Vikings quarterback Kirk Cousins' workouts are taking place at his parents' house

With the coronavirus pandemic putting a wrench in the NFL offseason and keeping team activities on hold, players have had to get creative with their workouts. 

Vikings quarterback Kirk Cousins is among that population. Despite being a starter in the NFL and making millions of dollars, the former Redskin is now staying in shape in a very ordinary way: workouts at his parents' house.

In a story by ESPN, Cousins explained that his family relocated to his parents' house in Orlando, Florida with the league still waiting to resume. The move has been beneficial as it allows Cousins' and his wife, Julie, to have an easier time caring for their two young children. However, living in his parents' house has made it challenging to train the way an NFL quarterback needs to.

Cousins told ESPN that he's traded in a standard gym with machines and large amounts of equipment for his parents' driveway and backyard. He still has everything he needs to get sessions done, including WiFi to video chat with his trainer, but the setting is an interesting one.

Out on the driveway, the quarterback never knows who may pass by on a daily basis.

"I like my privacy, so being out in the driveway, on display for the whole neighborhood to see is probably less than ideal," Cousins told ESPN. "But desperate times call for desperate measures."

"[Every car will] see me doing my shuffles across the driveway, or my cariocas, or doing the jump-rope or different plank exercises, core work, medicine ball, lunges -- whatever it may be," he added. "And different people honk or wave, so it's kind of fun."
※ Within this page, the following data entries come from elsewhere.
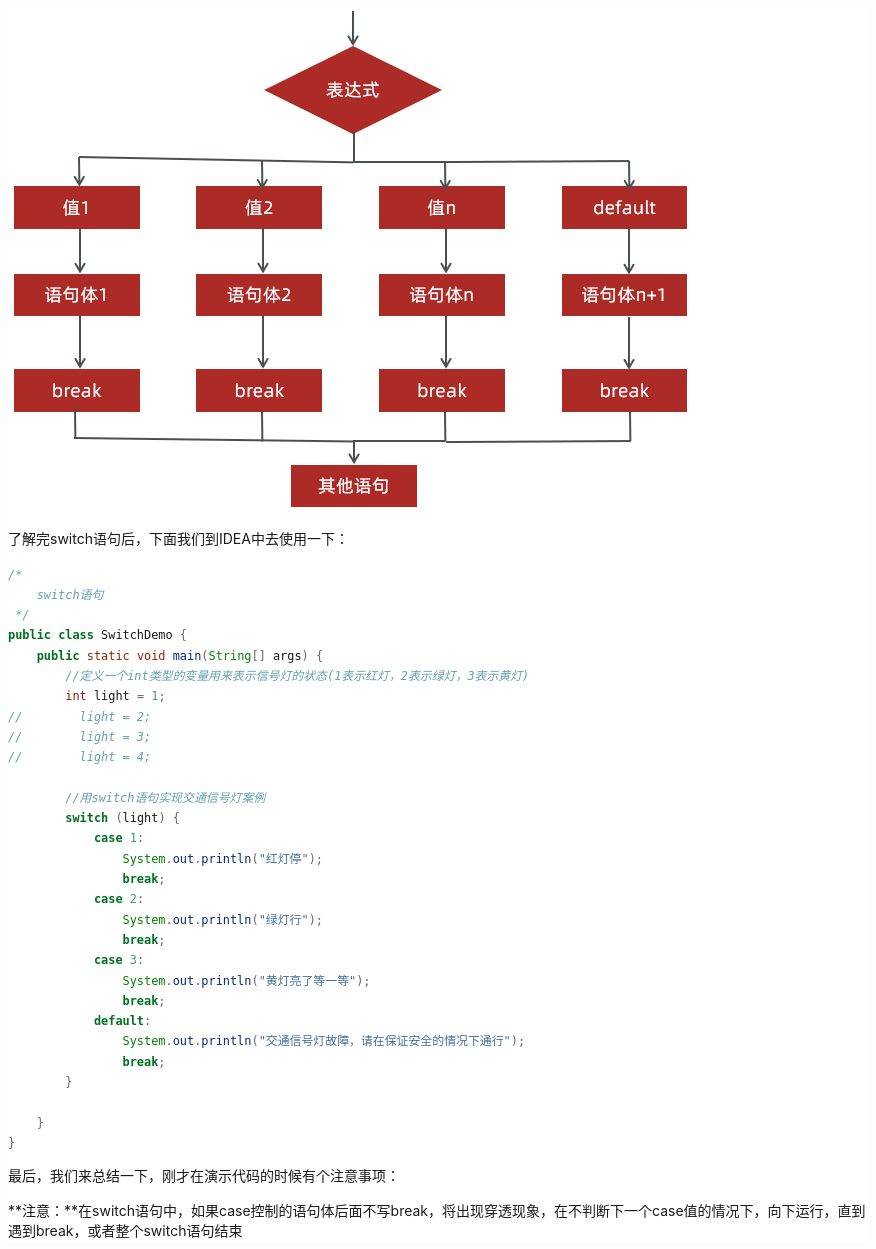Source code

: ![1639992471016](assets/1639992471016.png)

了解完switch语句后，下面我们到IDEA中去使用一下：

```java
/*
    switch语句
 */
public class SwitchDemo {
    public static void main(String[] args) {
        //定义一个int类型的变量用来表示信号灯的状态(1表示红灯，2表示绿灯，3表示黄灯)
        int light = 1;
//        light = 2;
//        light = 3;
//        light = 4;

        //用switch语句实现交通信号灯案例
        switch (light) {
            case 1:
                System.out.println("红灯停");
                break;
            case 2:
                System.out.println("绿灯行");
                break;
            case 3:
                System.out.println("黄灯亮了等一等");
                break;
            default:
                System.out.println("交通信号灯故障，请在保证安全的情况下通行");
                break;
        }

    }
}
```

最后，我们来总结一下，刚才在演示代码的时候有个注意事项：

**注意：**在switch语句中，如果case控制的语句体后面不写break，将出现穿透现象，在不判断下一个case值的情况下，向下运行，直到遇到break，或者整个switch语句结束
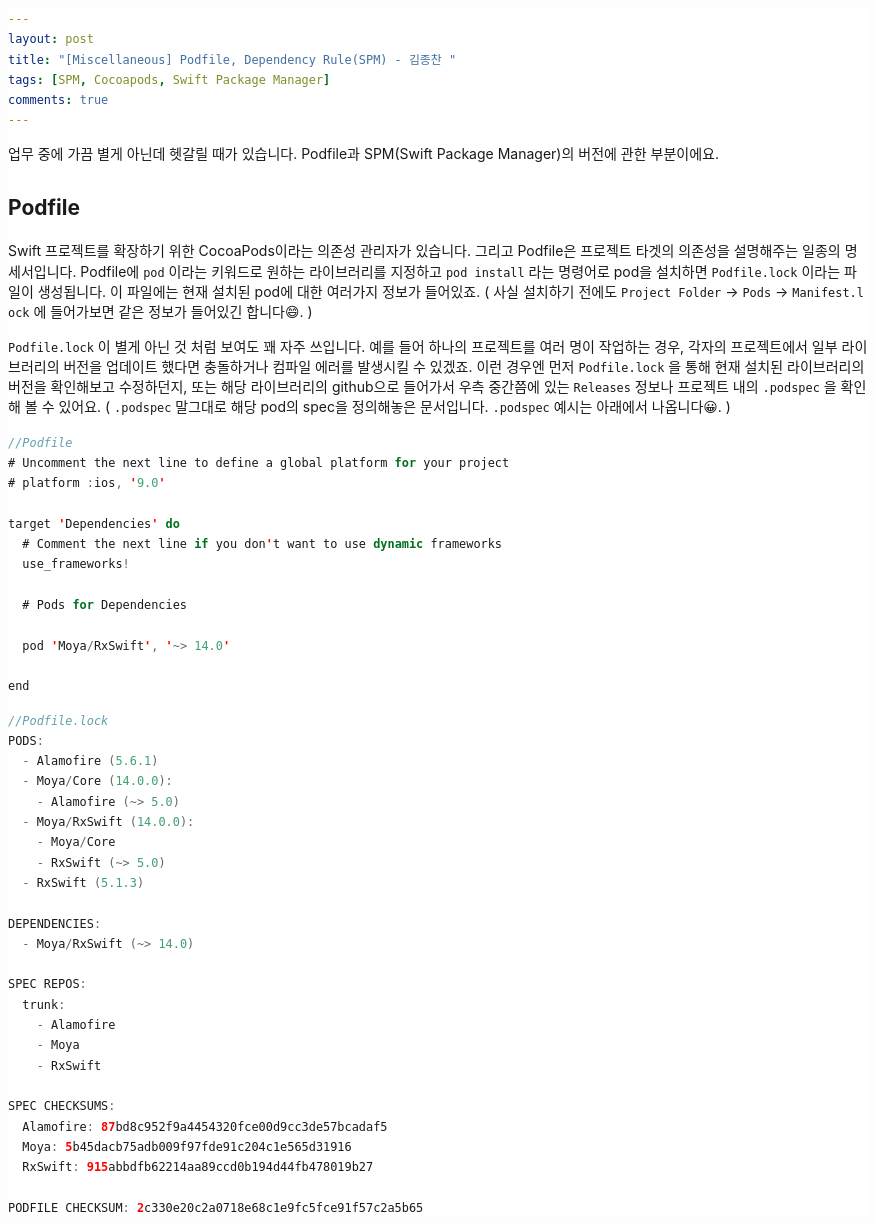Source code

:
 ```yaml
---
layout: post
title: "[Miscellaneous] Podfile, Dependency Rule(SPM) - 김종찬 "
tags: [SPM, Cocoapods, Swift Package Manager] 
comments: true
---
```


업무 중에 가끔 별게 아닌데 헷갈릴 때가 있습니다. Podfile과 SPM(Swift Package Manager)의 버전에 관한 부분이에요. 

## Podfile 
Swift 프로젝트를 확장하기 위한 CocoaPods이라는 의존성 관리자가 있습니다. 그리고 Podfile은 프로젝트 타겟의 의존성을 설명해주는 일종의 명세서입니다. Podfile에 `pod` 이라는 키워드로 원하는 라이브러리를 지정하고 `pod install` 라는 명령어로 pod을 설치하면 `Podfile.lock` 이라는 파일이 생성됩니다. 이 파일에는 현재 설치된 pod에 대한 여러가지 정보가 들어있죠. ( 사실 설치하기 전에도 `Project Folder` -> `Pods` -> `Manifest.lock` 에 들어가보면 같은 정보가 들어있긴 합니다😄. ) 

`Podfile.lock` 이 별게 아닌 것 처럼 보여도 꽤 자주 쓰입니다. 예를 들어 하나의 프로젝트를 여러 명이 작업하는 경우, 각자의 프로젝트에서 일부 라이브러리의 버전을 업데이트 했다면 충돌하거나 컴파일 에러를 발생시킬 수 있겠죠. 이런 경우엔 먼저 `Podfile.lock` 을 통해 현재 설치된 라이브러리의 버전을 확인해보고 수정하던지, 또는 해당 라이브러리의 github으로 들어가서 우측 중간쯤에 있는 `Releases` 정보나 프로젝트 내의 `.podspec` 을 확인해 볼 수 있어요. ( `.podspec` 말그대로 해당 pod의 spec을 정의해놓은 문서입니다. `.podspec` 예시는 아래에서 나옵니다😀. ) 



```swift
//Podfile
# Uncomment the next line to define a global platform for your project
# platform :ios, '9.0'

target 'Dependencies' do
  # Comment the next line if you don't want to use dynamic frameworks
  use_frameworks!

  # Pods for Dependencies

  pod 'Moya/RxSwift', '~> 14.0'

end
```
```swift
//Podfile.lock
PODS:
  - Alamofire (5.6.1)
  - Moya/Core (14.0.0):
    - Alamofire (~> 5.0)
  - Moya/RxSwift (14.0.0):
    - Moya/Core
    - RxSwift (~> 5.0)
  - RxSwift (5.1.3)

DEPENDENCIES:
  - Moya/RxSwift (~> 14.0)

SPEC REPOS:
  trunk:
    - Alamofire
    - Moya
    - RxSwift

SPEC CHECKSUMS:
  Alamofire: 87bd8c952f9a4454320fce00d9cc3de57bcadaf5
  Moya: 5b45dacb75adb009f97fde91c204c1e565d31916
  RxSwift: 915abbdfb62214aa89ccd0b194d44fb478019b27

PODFILE CHECKSUM: 2c330e20c2a0718e68c1e9fc5fce91f57c2a5b65

```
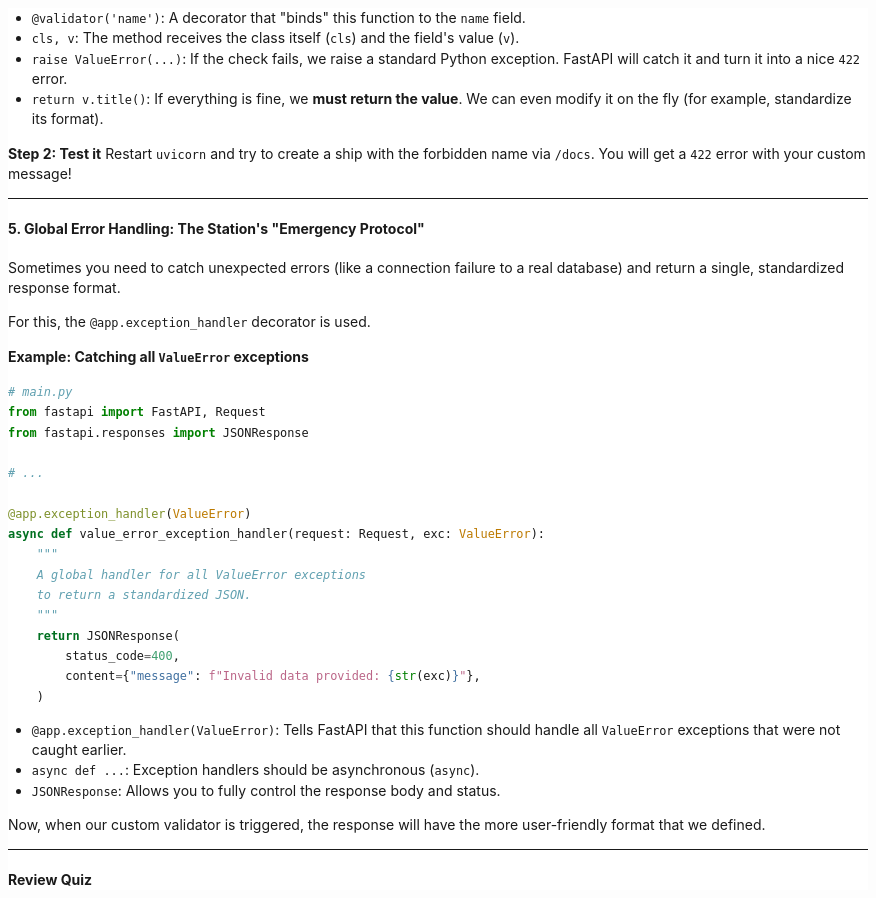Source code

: - `@validator('name')`: A decorator that "binds" this function to the `name` field.
- `cls, v`: The method receives the class itself (`cls`) and the field's value (`v`).
- `raise ValueError(...)`: If the check fails, we raise a standard Python exception. FastAPI will catch it and turn it into a nice `422` error.
- `return v.title()`: If everything is fine, we **must return the value**. We can even modify it on the fly (for example, standardize its format).

**Step 2: Test it**
Restart `uvicorn` and try to create a ship with the forbidden name via `/docs`. You will get a `422` error with your custom message!

---

#### **5. Global Error Handling: The Station's "Emergency Protocol"**
Sometimes you need to catch unexpected errors (like a connection failure to a real database) and return a single, standardized response format.

For this, the `@app.exception_handler` decorator is used.

**Example: Catching all `ValueError` exceptions**
```python
# main.py
from fastapi import FastAPI, Request
from fastapi.responses import JSONResponse

# ...

@app.exception_handler(ValueError)
async def value_error_exception_handler(request: Request, exc: ValueError):
    """
    A global handler for all ValueError exceptions
    to return a standardized JSON.
    """
    return JSONResponse(
        status_code=400,
        content={"message": f"Invalid data provided: {str(exc)}"},
    )
```

- `@app.exception_handler(ValueError)`: Tells FastAPI that this function should handle all `ValueError` exceptions that were not caught earlier.
- `async def ...`: Exception handlers should be asynchronous (`async`).
- `JSONResponse`: Allows you to fully control the response body and status.

Now, when our custom validator is triggered, the response will have the more user-friendly format that we defined.

---

#### **Review Quiz**

<style>
    #quiz-container {
        border-radius: 8px;
        padding: 20px;
        margin-top: 20px;
        box-shadow: 0 2px 4px rgba(0,0,0,0.1);
    }
    .question {
        margin-bottom: 15px;
    }
    .question p {
        font-weight: bold;
        margin-bottom: 10px;
    }
    #quiz-container label {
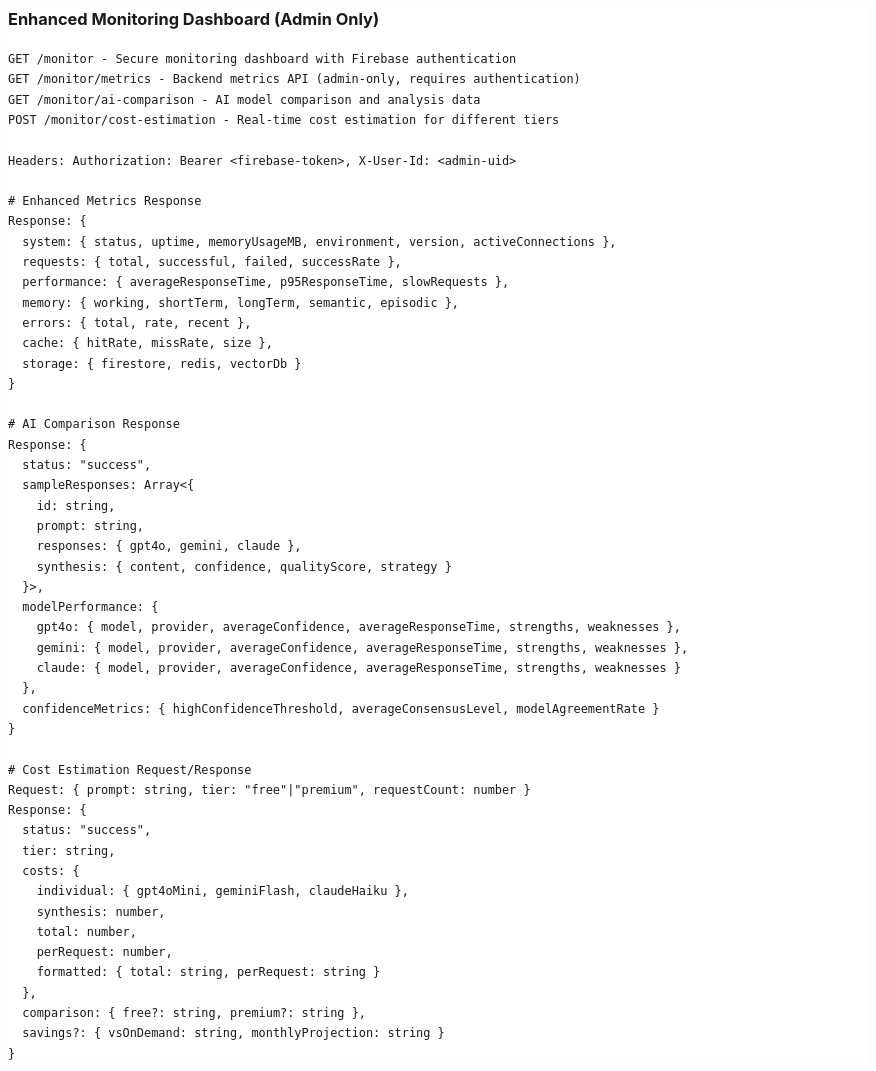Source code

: ### Enhanced Monitoring Dashboard (Admin Only)
```
GET /monitor - Secure monitoring dashboard with Firebase authentication
GET /monitor/metrics - Backend metrics API (admin-only, requires authentication)
GET /monitor/ai-comparison - AI model comparison and analysis data
POST /monitor/cost-estimation - Real-time cost estimation for different tiers

Headers: Authorization: Bearer <firebase-token>, X-User-Id: <admin-uid>

# Enhanced Metrics Response
Response: {
  system: { status, uptime, memoryUsageMB, environment, version, activeConnections },
  requests: { total, successful, failed, successRate },
  performance: { averageResponseTime, p95ResponseTime, slowRequests },
  memory: { working, shortTerm, longTerm, semantic, episodic },
  errors: { total, rate, recent },
  cache: { hitRate, missRate, size },
  storage: { firestore, redis, vectorDb }
}

# AI Comparison Response
Response: {
  status: "success",
  sampleResponses: Array<{
    id: string,
    prompt: string,
    responses: { gpt4o, gemini, claude },
    synthesis: { content, confidence, qualityScore, strategy }
  }>,
  modelPerformance: {
    gpt4o: { model, provider, averageConfidence, averageResponseTime, strengths, weaknesses },
    gemini: { model, provider, averageConfidence, averageResponseTime, strengths, weaknesses },
    claude: { model, provider, averageConfidence, averageResponseTime, strengths, weaknesses }
  },
  confidenceMetrics: { highConfidenceThreshold, averageConsensusLevel, modelAgreementRate }
}

# Cost Estimation Request/Response
Request: { prompt: string, tier: "free"|"premium", requestCount: number }
Response: {
  status: "success",
  tier: string,
  costs: {
    individual: { gpt4oMini, geminiFlash, claudeHaiku },
    synthesis: number,
    total: number,
    perRequest: number,
    formatted: { total: string, perRequest: string }
  },
  comparison: { free?: string, premium?: string },
  savings?: { vsOnDemand: string, monthlyProjection: string }
}
```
Honks and even the occasional "Go Pack, go!" at Cousins in the middle of his workout bring a smile to his face as he navigates the new situation. Cousins may have been a Pro Bowler in 2019, but the current situation of the world has him and many other athletes heading back to their humble beginnings. If he finds success on the field in 2020, his parents' driveway and front yard will be part of the equation.